■ **Exercise description**: Rewrite the records below with every "value" replaced by "reading" and nothing else altered. Leave the pictures out of your version.

■ **Exercise material**:
★ ★ ★ ★ ★

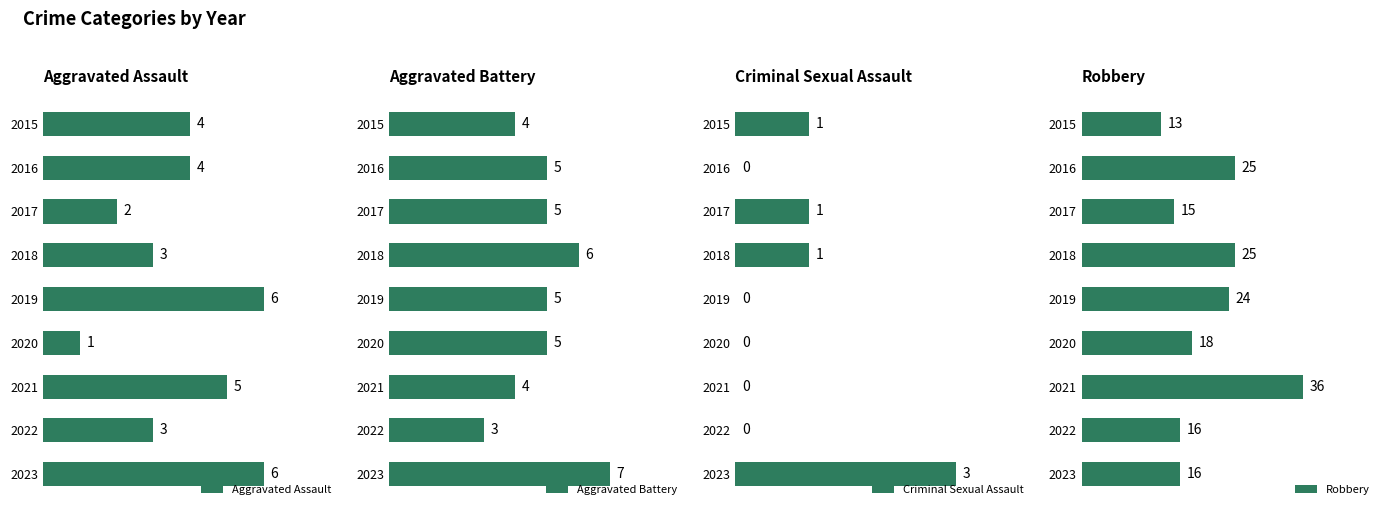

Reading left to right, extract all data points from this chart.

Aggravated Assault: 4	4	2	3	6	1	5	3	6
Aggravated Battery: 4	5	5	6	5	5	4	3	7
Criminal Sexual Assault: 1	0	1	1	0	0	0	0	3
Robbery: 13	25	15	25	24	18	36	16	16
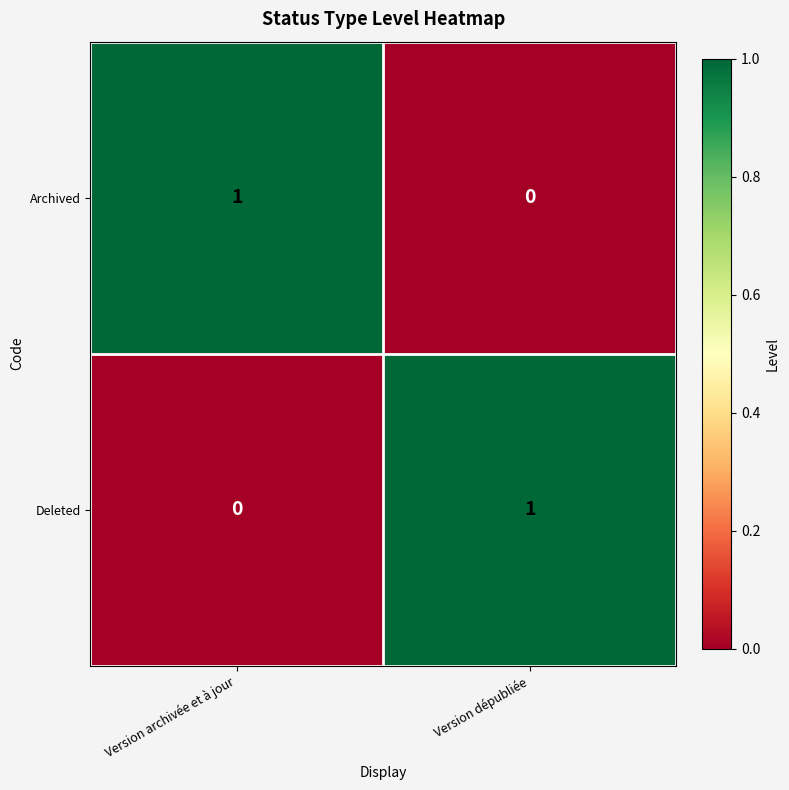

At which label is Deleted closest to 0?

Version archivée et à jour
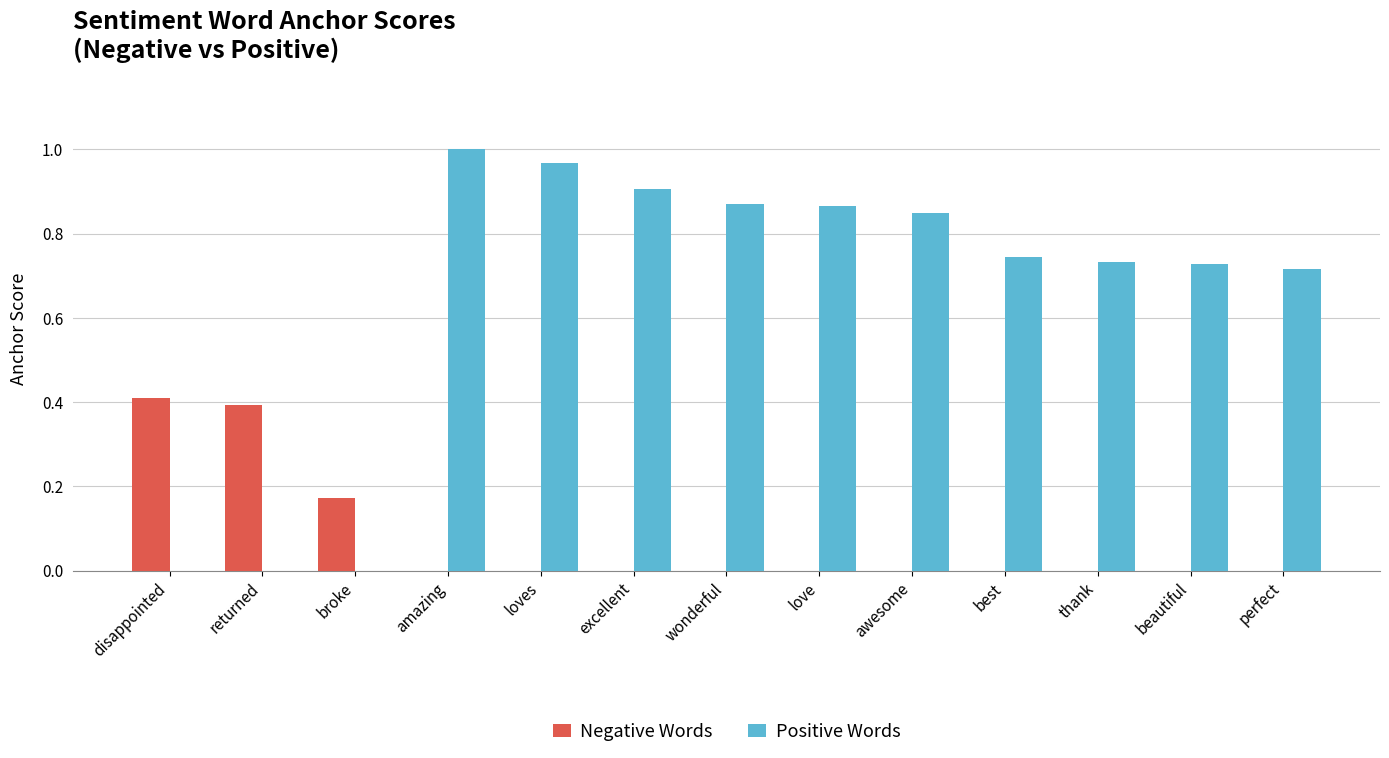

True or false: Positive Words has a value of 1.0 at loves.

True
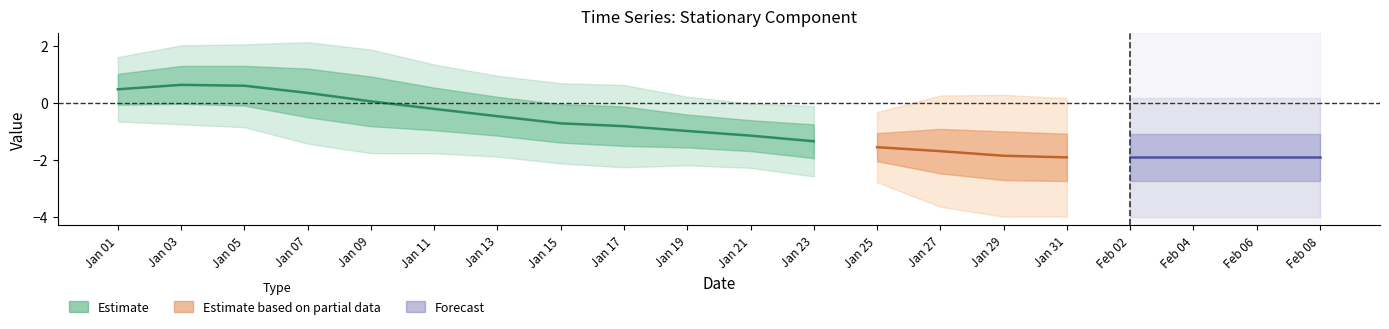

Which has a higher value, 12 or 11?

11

★ ★ ★ ★ ★

■ **Written answer**:
Reading left to right, extract all data points from this chart.

Aggravated Assault: 4	4	2	3	6	1	5	3	6
Aggravated Battery: 4	5	5	6	5	5	4	3	7
Criminal Sexual Assault: 1	0	1	1	0	0	0	0	3
Robbery: 13	25	15	25	24	18	36	16	16

At which label is Deleted closest to 0?

Version archivée et à jour

True or false: Positive Words has a reading of 1.0 at loves.

True

Which has a higher reading, 12 or 11?

11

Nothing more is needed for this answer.